When June came, it was clear the folks who’d discovered outdoor adventure during the pandemic were coming back for more. Numbers were up, and staff got the word that Amanda wanted to keep the business. “I couldn’t imagine not staying,” she says now. “It’s all the girls have known.” Living attached to the outfitters provided support. “We didn’t have to ask them to step up. They just took care of everything when I couldn’t even think.”
The girls could still run into the store to hang out or bounce on the rafts piled out front. Staff let the dogs out when Amanda wasn’t around. The PCO family remains a collection of gifted misfits with various worldviews and political affiliations. In a year when the country, even the county, was more divided than ever, it’s easy to imagine Jon watched with pride at how the staff focused on their commonalities: love of the outdoors and of a young man who seemed to know exactly what to do with his short time here.
PCO not only made it through the year, they had a very successful season. At the employee appreciation dinner in November, they showed slides of Jon and PCO’s past. After Mark shared some memories, he looked at Chuck and Sue and said, “I got a lot more than a job out of this place.”
In 2022, Dan, now the operations manager, is ready to steer the business in the direction Jon wanted. Jon talked to Dan a lot about his ideas to expand, things to try next.

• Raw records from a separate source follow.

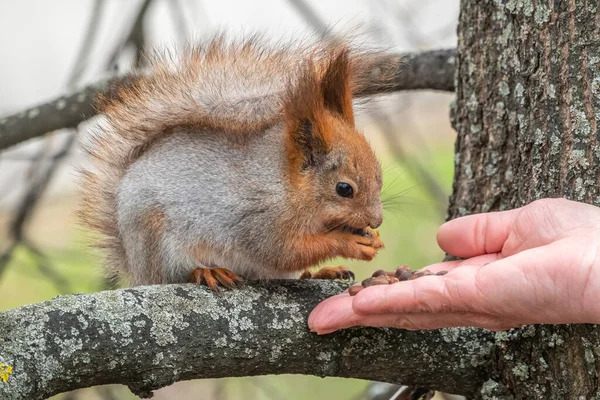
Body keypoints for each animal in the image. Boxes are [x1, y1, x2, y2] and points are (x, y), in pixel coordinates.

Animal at [79, 36, 386, 290]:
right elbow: (283, 252)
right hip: (159, 243)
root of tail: (137, 269)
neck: (285, 183)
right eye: (344, 189)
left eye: (379, 176)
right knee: (175, 275)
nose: (377, 220)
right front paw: (350, 242)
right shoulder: (259, 219)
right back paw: (207, 272)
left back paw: (319, 274)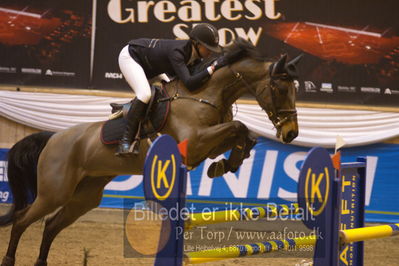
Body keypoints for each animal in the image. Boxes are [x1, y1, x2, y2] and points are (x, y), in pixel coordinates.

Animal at [0, 38, 300, 264]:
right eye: (279, 88)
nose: (291, 133)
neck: (204, 94)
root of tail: (53, 137)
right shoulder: (194, 144)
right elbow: (238, 125)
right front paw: (228, 163)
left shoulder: (209, 144)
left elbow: (244, 132)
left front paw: (228, 164)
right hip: (55, 192)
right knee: (22, 220)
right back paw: (9, 259)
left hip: (85, 196)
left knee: (50, 225)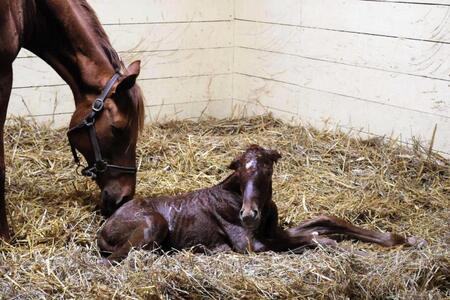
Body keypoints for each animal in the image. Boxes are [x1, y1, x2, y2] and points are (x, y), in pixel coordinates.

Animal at [97, 144, 422, 262]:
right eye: (240, 172)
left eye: (267, 169)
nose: (248, 215)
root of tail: (103, 229)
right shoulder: (251, 245)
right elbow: (315, 237)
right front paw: (348, 250)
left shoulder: (274, 232)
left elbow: (325, 222)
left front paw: (402, 239)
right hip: (154, 223)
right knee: (115, 259)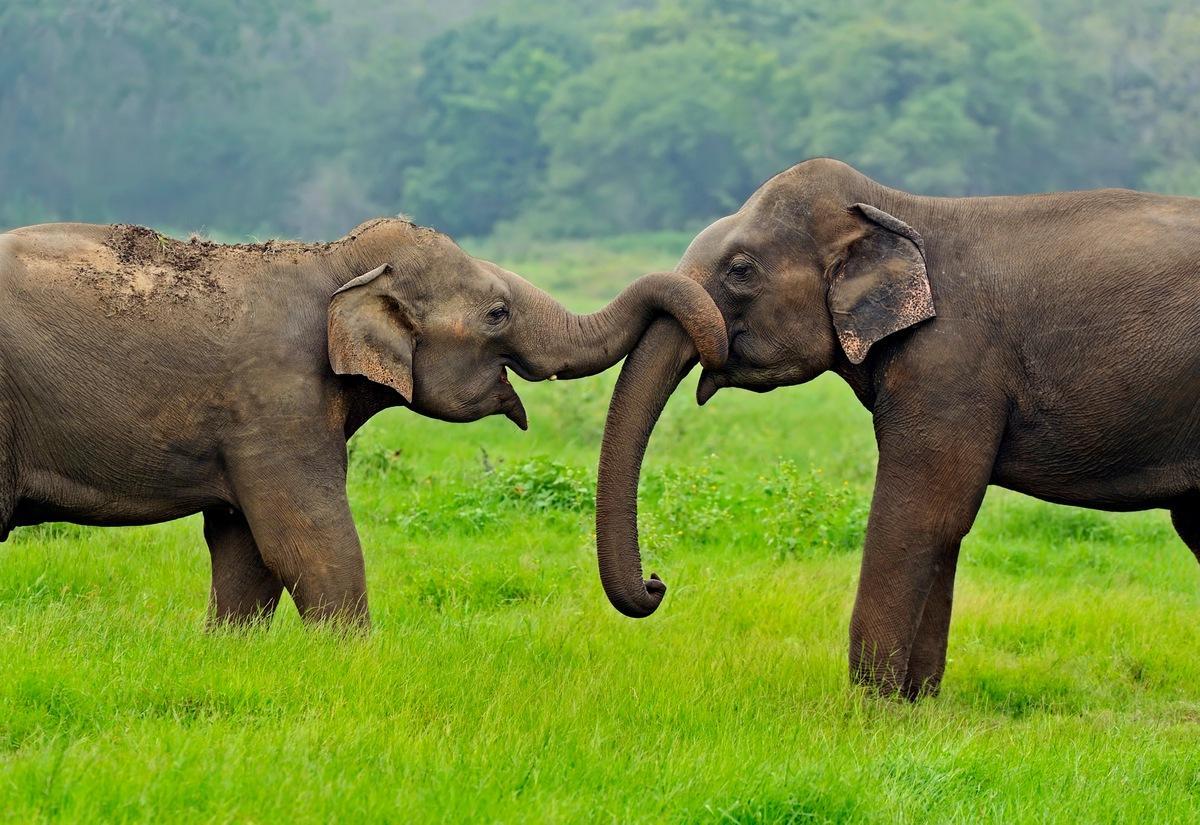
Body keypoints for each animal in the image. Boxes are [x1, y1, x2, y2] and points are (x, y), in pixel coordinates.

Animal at [0, 217, 724, 623]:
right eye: (496, 314)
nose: (658, 581)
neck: (338, 260)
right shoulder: (275, 398)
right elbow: (309, 543)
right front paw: (354, 663)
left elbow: (245, 551)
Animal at [590, 158, 1200, 700]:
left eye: (740, 270)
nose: (658, 583)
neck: (896, 209)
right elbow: (943, 529)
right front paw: (915, 707)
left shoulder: (951, 366)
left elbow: (923, 515)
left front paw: (870, 711)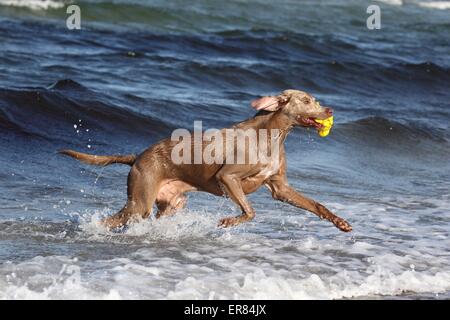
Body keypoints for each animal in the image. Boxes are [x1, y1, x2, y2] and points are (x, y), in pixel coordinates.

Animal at [59, 90, 354, 232]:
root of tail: (138, 156)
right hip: (139, 202)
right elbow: (250, 211)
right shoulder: (228, 177)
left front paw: (340, 222)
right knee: (113, 220)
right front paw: (229, 222)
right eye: (306, 100)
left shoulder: (279, 187)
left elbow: (317, 205)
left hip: (172, 203)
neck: (273, 134)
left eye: (315, 99)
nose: (330, 109)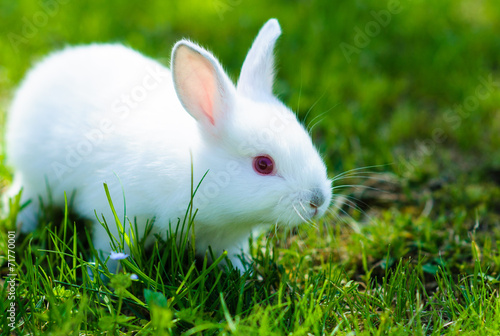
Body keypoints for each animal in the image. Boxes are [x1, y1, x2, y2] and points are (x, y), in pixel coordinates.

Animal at [5, 17, 332, 270]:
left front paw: (248, 273)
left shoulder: (229, 240)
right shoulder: (118, 215)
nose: (317, 201)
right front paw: (104, 278)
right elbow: (110, 248)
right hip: (36, 177)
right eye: (263, 164)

This year more guided options for paddling, biking, and hiking will be offered.
On Jon’s birthday last year, Alison visited one of his favorite vistas at Bradley Wales, about half-way along the West Rim Trail. “I didn’t believe in signs,” she says, “but I asked him for one. An eagle came and rode the air currents for two minutes. The leaves swirled in the breeze and glistened.” She left flowers.
There’s geologic time, and there’s human time. Perhaps Jon’s spirit exists somewhere in between. Certainly, any heaven worth his soul includes the Pine Creek Valley. “Sometimes it just hits you,” his sister says. “The place breathes Jon. He’s still there, laughing at all the shit we do.” And no doubt watching over his creek and the people finding the peace on it that he did.